Twintig is ze pas, maar sinds ze op haar zeventiende op het gymnasium een profielwerkstuk maakte over waterschaarste, doet Van Oenen onderzoek naar de natuurlijke oplossingen voor watertekorten. “Die technieken hebben miljarden jaren aan evolutie overleefd, zijn supergoed en effectief en in harmonie met hun omgeving”, zegt ze.
Zoutminnende algen
Haar technologische innovatie heet Algaenius. Die werkt met zogeheten halofiele algen. Dat zijn zoutminnende zeewater-algen die 70 tot 90 procent van het zout uit water halen. Hoe warmer het is, hoe hoger het percentage. Naar het gebruik ervan bij het ontzilten van zout water is al vaker onderzoek gedaan. De technologie is bewezen, maar wordt nog niet in de praktijk toegepast. Van Oenen zoekt nog een medeoprichter om samen een bedrijf te starten dat grote installaties gaat bouwen. Daarin kunnen de algen op grote schaal water op een natuurlijke manier ontzilten. Hoe dat eruit ziet in de praktijk? “Het zal lijken op de grote bassins bij rioolzuiveringsinstallaties van waterschappen”, zegt ze.

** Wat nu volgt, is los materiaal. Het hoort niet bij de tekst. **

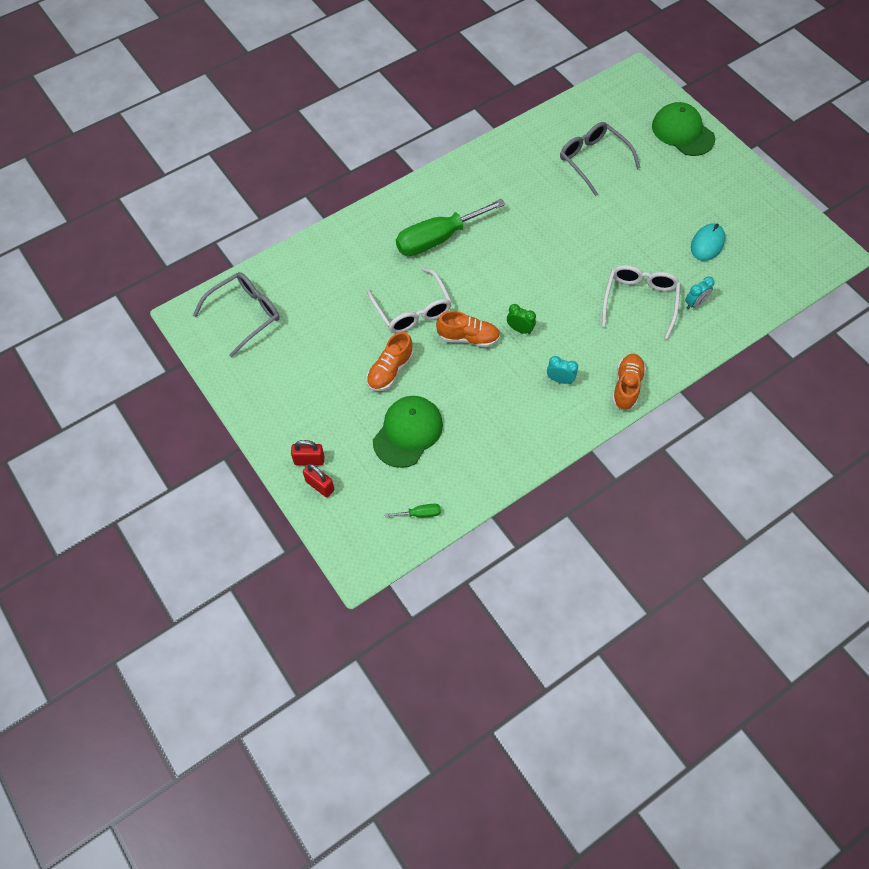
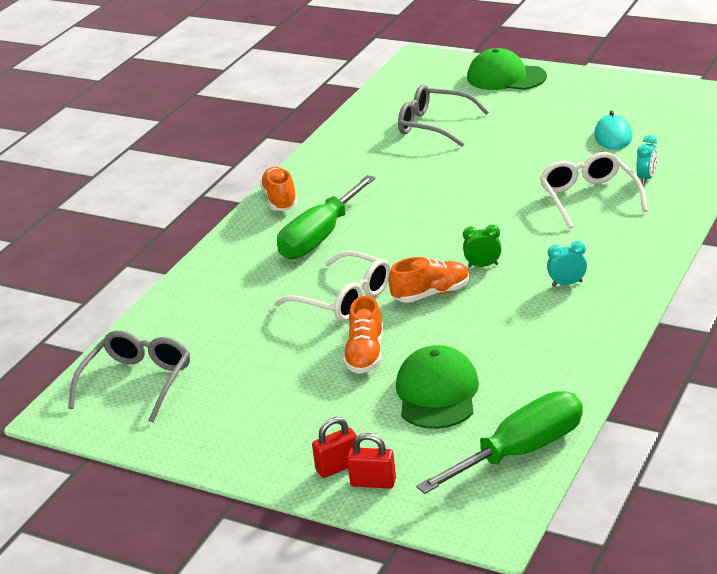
camera: 25 degrees left, 30 degrees down
green screwdriver [385,504,441,518] -> green screwdriver [416,391,583,494], size x2.49
orange shoe [612,354,646,411] -> orange shoe moved to [260,167,298,211]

Vicieuze cirkel doorbreken
De meeste landen in Azië, Afrika en het Midden-Oosten gebruiken omgekeerde osmose om water te ontzilten. Deze techniek is niet zo efficiënt. Uit vier liter zeewater maken die waterfabrieken ongeveer een liter schoon water, waar met allerlei toevoegingen drinkwater van wordt gemaakt. Bovendien kost de membraantechniek veel energie en stoot het relatief veel CO2 uit. “Ik vond het altijd zo bijzonder als je kijkt hoe dat werkt. Dat soort technologieën zorgen ervoor dat we in een soort vicieuze cirkel komen”, zegt Van Oenen. “Er is teveel CO2 in de lucht. Daardoor warmt het klimaat op, hebben we meer droogte en dus watertekort, en dat lossen we weer op met technologieën die meer CO2 uitstoten. Eigenlijk moet je dus iets bedenken om die cyclus te doorbreken. Iets dat die laatste stap stopt. Dus niet alleen klimaatadaptatie, maar ook klimaatmitigatie. Deze algen nemen juist CO2 op en stoten zuurstof uit. Dat is dus eigenlijk een vorm van carbon capture.”